Quando Monet parou a estação

Os impressionistas eram ridicularizados pelo público e pela imprensa, não vendiam seus quadros e, de modo geral, eram todos duros. Mas sabiam tirar uma onda de vez em quando…

Monet e Renoir viviam na pindaíba. Mal tinham o suficiente para comer. Não bastasse isso, as reações de público e de crítica às primeiras exposições dos impressionistas foram extremamente agressivas. Leia-se este trecho de uma crítica publicado no Le Figaro, por exemplo:

(…) Esses pretensos artistas intitulam-se os Intransigentes; tomam telas, tinta e pincéis, jogam ao acaso alguns tons e assinam tudo isso. (…) Espetáculo arrepiante da vaidade humana, ao se desviar para a demência. Façam compreender ao senhor Pissarro que as árvores não são violetas, que o céu não é de um tom de manteiga fresca, que em país algum vêem-se as coisas que ele pinta, e que nenhuma inteligência poderia acatar semelhantes despropósitos! (…) Tentem então explicar ao senhor Renoir que o torso de uma mulher não é um monte de carnes em decomposição, com manchas verdes-violáceas, que denotam num cadáver o estado de total putrefação! (…) E é esse amontoado de cousas grosseiras que expõem ao público, sem medirem as conseqüências fatais a que podem levar. Ontem levaram preso na Rua Le Peletier um mísero homem que mordia os transeuntes, ao sair daquela exposição.

──────────

> **O que se pede**
Cite todos os pintores mencionados pelo nome no texto sobre os impressionistas. A listagem não tem nenhum papel nesta atividade.

(Listagem de um conjunto de dados)
──────────

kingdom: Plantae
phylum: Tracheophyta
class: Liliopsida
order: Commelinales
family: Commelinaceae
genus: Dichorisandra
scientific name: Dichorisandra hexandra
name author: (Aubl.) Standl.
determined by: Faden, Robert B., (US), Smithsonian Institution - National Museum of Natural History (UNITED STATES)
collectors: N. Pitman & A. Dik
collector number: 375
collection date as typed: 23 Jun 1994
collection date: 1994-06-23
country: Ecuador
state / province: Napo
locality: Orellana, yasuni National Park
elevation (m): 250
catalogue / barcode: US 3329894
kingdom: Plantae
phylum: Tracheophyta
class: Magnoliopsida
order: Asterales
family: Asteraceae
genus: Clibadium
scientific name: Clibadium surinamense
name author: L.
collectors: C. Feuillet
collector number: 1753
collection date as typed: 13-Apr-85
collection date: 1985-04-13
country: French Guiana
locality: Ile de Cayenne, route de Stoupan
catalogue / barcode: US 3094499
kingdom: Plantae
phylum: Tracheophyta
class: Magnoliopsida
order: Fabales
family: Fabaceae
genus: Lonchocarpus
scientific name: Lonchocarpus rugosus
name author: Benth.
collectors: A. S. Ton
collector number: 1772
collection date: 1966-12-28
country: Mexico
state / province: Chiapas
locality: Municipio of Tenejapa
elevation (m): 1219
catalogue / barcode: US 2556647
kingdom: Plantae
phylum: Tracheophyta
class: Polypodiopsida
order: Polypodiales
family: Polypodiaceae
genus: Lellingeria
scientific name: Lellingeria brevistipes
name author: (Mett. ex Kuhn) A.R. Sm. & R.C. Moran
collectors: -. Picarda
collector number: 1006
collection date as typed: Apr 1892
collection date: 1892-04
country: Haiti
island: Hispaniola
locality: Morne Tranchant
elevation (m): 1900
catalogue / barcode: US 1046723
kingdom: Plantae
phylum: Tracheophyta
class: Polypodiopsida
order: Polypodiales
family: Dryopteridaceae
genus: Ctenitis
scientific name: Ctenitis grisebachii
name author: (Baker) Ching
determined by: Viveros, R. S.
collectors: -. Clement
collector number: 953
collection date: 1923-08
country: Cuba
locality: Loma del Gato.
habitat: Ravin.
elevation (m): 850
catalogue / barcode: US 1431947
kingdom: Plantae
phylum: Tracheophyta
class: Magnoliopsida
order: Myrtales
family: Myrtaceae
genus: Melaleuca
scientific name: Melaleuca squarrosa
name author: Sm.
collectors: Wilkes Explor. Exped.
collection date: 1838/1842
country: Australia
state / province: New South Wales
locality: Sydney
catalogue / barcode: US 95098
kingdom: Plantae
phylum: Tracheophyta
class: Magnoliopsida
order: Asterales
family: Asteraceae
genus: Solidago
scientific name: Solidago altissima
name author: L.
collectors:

──────────

> **Resposta**
Monet, Renoir e Pissarro.